Records contained in a dataset
*****

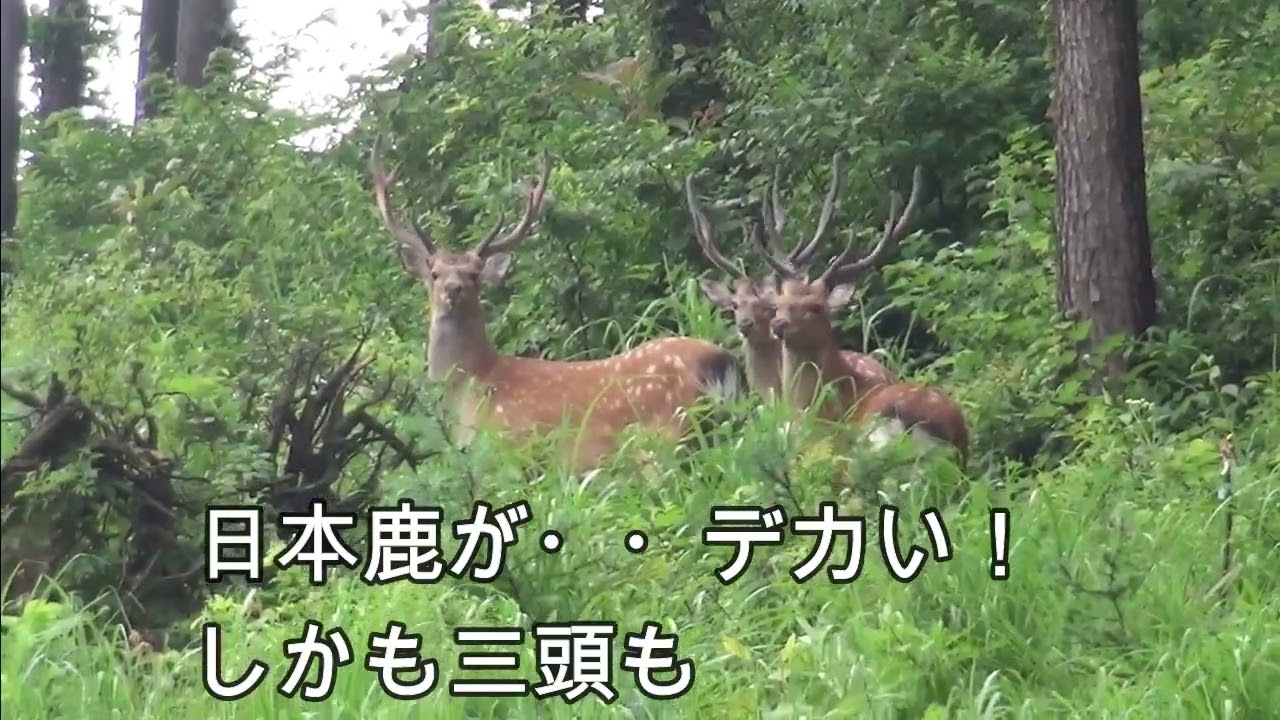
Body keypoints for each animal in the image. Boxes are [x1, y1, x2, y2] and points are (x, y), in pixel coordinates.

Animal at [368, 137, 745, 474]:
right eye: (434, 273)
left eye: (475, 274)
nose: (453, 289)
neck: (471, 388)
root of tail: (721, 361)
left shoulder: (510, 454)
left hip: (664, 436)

*****

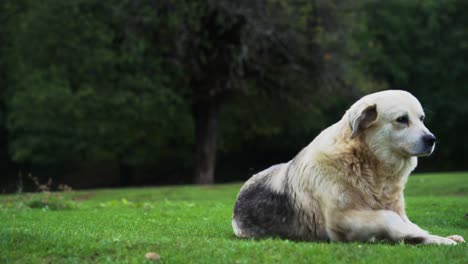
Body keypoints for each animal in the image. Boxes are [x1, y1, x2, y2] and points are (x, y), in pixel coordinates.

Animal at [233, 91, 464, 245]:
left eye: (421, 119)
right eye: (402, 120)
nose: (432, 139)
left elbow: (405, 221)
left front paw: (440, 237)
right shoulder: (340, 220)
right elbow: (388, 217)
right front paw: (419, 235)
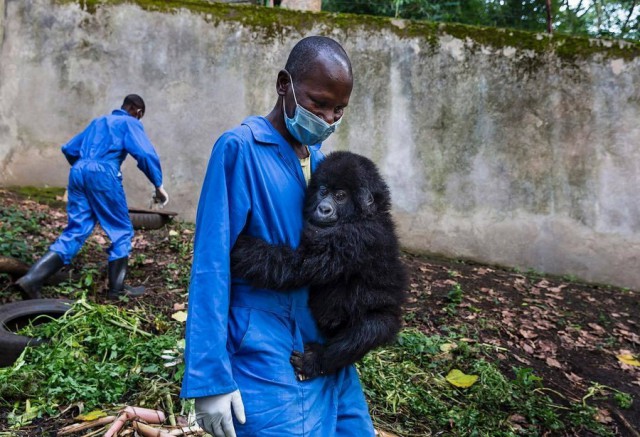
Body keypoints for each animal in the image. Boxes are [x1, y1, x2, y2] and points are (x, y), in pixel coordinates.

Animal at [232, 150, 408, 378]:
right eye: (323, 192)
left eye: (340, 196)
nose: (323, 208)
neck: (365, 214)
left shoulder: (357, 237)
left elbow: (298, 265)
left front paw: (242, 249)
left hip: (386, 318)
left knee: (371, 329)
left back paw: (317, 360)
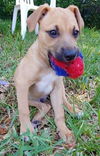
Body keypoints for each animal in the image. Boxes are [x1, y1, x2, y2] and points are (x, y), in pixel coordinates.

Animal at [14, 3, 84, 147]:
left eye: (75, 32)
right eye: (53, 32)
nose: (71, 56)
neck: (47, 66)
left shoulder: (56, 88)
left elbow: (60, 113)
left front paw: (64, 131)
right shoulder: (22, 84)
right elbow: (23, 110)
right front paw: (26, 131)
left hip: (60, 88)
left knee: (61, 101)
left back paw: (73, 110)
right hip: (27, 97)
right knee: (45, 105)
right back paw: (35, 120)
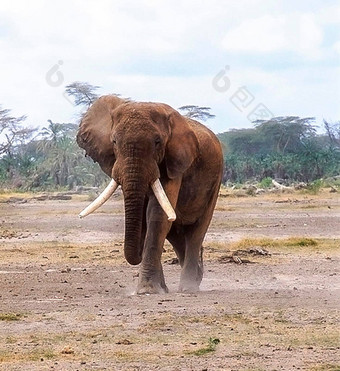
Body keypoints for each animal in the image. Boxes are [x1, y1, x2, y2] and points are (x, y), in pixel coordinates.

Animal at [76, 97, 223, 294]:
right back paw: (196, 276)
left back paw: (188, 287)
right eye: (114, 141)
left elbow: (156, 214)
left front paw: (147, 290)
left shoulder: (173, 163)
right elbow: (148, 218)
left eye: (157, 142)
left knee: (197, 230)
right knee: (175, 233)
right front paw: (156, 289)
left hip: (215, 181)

*****

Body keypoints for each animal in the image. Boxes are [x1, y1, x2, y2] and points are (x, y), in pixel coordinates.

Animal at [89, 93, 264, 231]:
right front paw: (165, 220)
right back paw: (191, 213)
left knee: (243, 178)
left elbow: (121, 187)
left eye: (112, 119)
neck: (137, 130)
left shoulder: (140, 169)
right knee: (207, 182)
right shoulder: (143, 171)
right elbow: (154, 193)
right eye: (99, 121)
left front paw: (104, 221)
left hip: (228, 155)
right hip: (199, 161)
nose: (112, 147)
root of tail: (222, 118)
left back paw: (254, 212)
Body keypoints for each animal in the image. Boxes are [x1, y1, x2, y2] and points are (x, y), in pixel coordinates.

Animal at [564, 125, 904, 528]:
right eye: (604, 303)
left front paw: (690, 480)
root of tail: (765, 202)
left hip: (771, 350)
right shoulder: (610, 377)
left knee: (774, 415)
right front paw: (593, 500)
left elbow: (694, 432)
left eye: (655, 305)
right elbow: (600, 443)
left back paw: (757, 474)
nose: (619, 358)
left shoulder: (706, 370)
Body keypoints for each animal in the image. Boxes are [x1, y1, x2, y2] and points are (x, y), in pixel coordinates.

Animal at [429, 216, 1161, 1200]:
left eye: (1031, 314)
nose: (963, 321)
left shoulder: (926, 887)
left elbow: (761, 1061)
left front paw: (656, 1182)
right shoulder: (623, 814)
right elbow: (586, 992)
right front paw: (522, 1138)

*****

● **Try it**
Using the data above, copy each line that contains "back".

● **Answer to the exercise**
left back paw: (317, 360)
left back paw: (73, 110)
right back paw: (35, 120)
right back paw: (196, 276)
left back paw: (188, 287)
right back paw: (191, 213)
left back paw: (254, 212)
left back paw: (757, 474)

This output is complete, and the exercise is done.